Mari jujur. Kasus Wahyudin hanyalah puncak gunung es. Di berbagai daerah, bahkan di pusat, publik kerap disuguhi tontonan wakil rakyat yang berperilaku aneh bin nyeleneh. Ada yang asyik berjoget saat rakyat menjerit, ada yang terlibat korupsi berjamaah, ada pula yang gagap memahami tugas legislatif tapi lihai bermain citra. Bukannya menjadi teladan, mereka justru mencederai martabat institusi yang seharusnya menjaga kepentingan rakyat.
Namun, kita juga tidak boleh menutup mata, Memang masih banyak wakil rakyat yang bekerja sungguh-sungguh, menjaga integritas, dan benar-benar memperjuangkan suara rakyat. Mereka yang serius menjalankan fungsi budgeting, controlling, dan legislasi, sering kali justru tenggelam di balik sorotan negatif rekan-rekannya yang lebih sibuk mencari sensasi. Namun, perilaku mereka yang nyeleneh itu jelas dapat merusak citra seluruh lembaga, bahkan membuat publik apriori terhadap parlemen secara keseluruhan.
Fenomena ini memperlihatkan cacat sistemik. Parpol kerap abai dalam melakukan kaderisasi dan seleksi caleg. Representasi rakyat hanya dihitung dari kuantitas kursi, bukan kualitas figur. Asal punya uang, asal bisa meraup suara, asal terpilih, seolah itu sudah cukup.
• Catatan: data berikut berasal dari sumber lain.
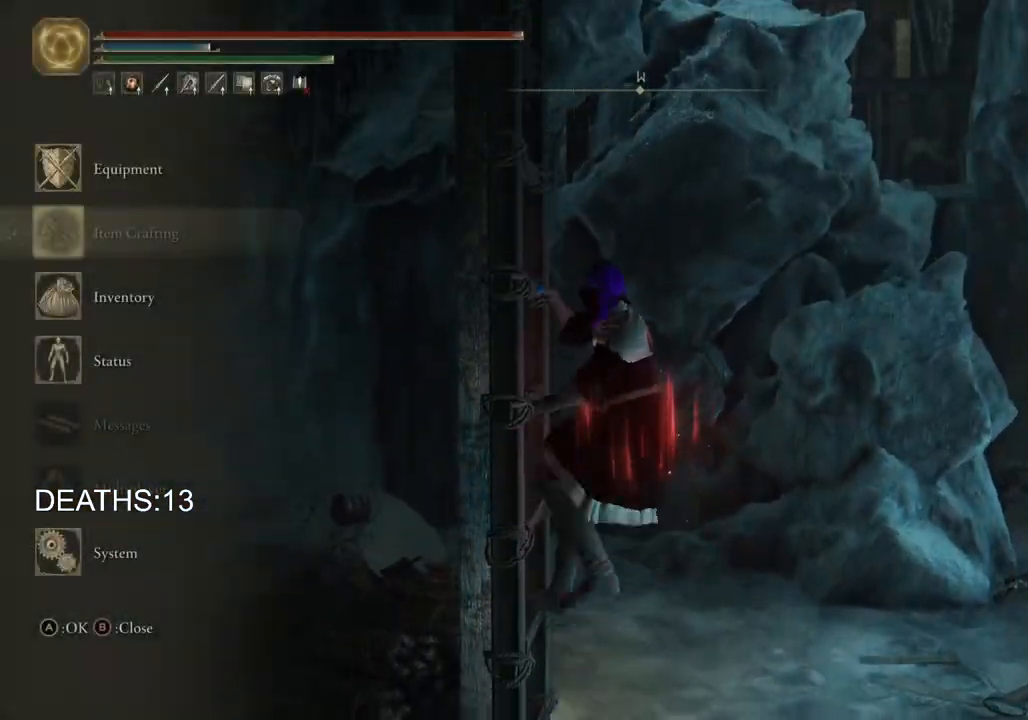
{"buttons": ["R1"], "left_stick": "center", "right_stick": "center", "events": [[117, "DPAD_DOWN", "up"], [167, "DPAD_DOWN", "down"], [267, "CROSS", "down"], [283, "DPAD_DOWN", "up"], [367, "CROSS", "up"], [450, "R1", "down"]]}
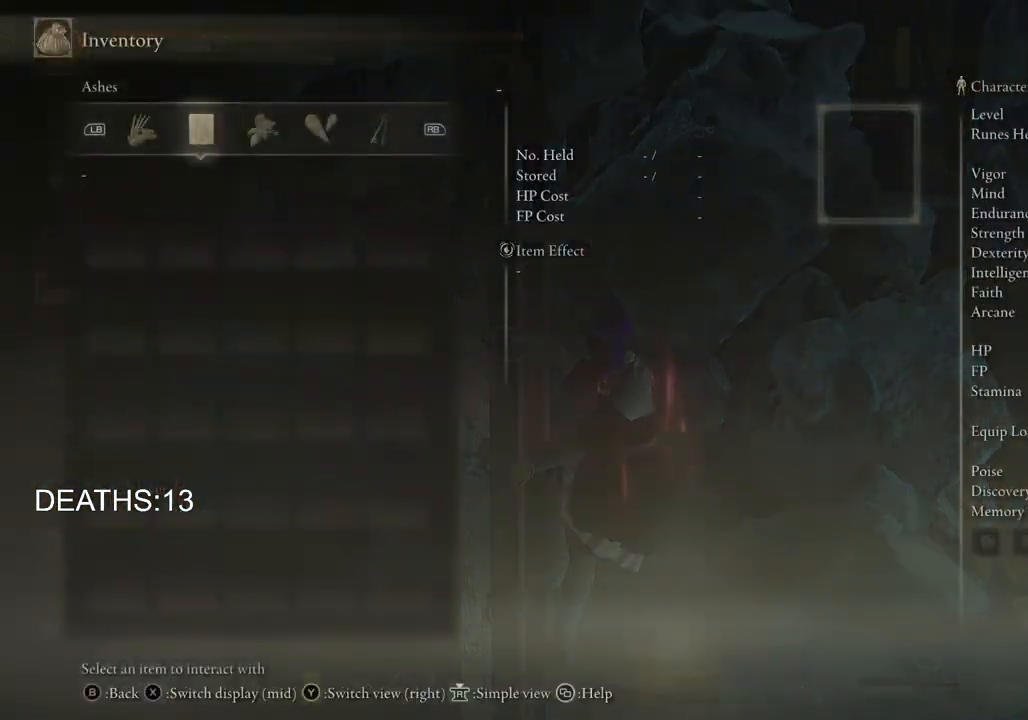
{"buttons": [], "left_stick": "center", "right_stick": "center", "events": [[17, "R1", "up"], [117, "R1", "down"], [167, "R1", "up"], [250, "R1", "down"], [317, "R1", "up"]]}
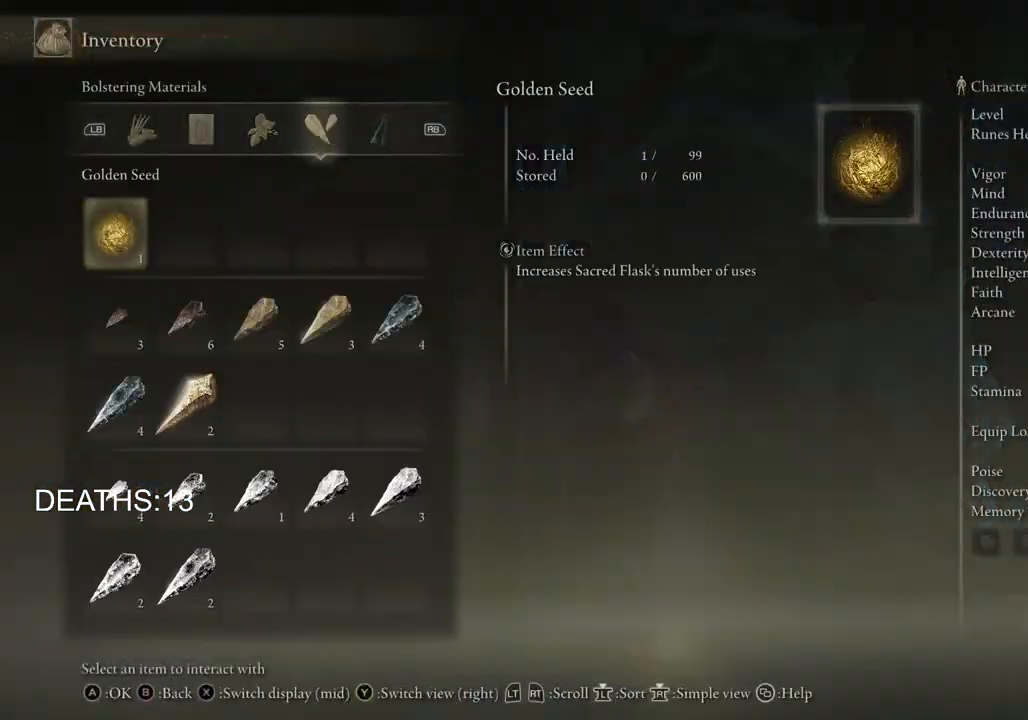
{"buttons": ["DPAD_RIGHT"], "left_stick": "center", "right_stick": "center", "events": [[150, "DPAD_DOWN", "down"], [300, "DPAD_DOWN", "up"], [433, "DPAD_RIGHT", "down"]]}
Konsekuensinya, lahirlah wakil rakyat yang tidak memahami substansi kerja-kerja legislatif, bahkan ada yang menjadikannya ladang untuk memperkaya diri. Menjadikannya aji mumpung.
Jika dibiarkan, demokrasi kita akan mengalami erosi kepercayaan. Rakyat yang kecewa pada wakilnya perlahan kehilangan keyakinan terhadap institusi demokrasi itu sendiri. Celah ini bisa dimanfaatkan oleh kekuatan otoriter yang menawarkan stabilitas semu sebagai ganti demokrasi. Demokrasi yang runtuh bukan hanya kehilangan kebebasan berpendapat, tapi juga menutup ruang partisipasi rakyat. Kita akan kembali pada masa di mana suara rakyat tak berarti, dan kekuasaan hanya dikuasai segelintir orang.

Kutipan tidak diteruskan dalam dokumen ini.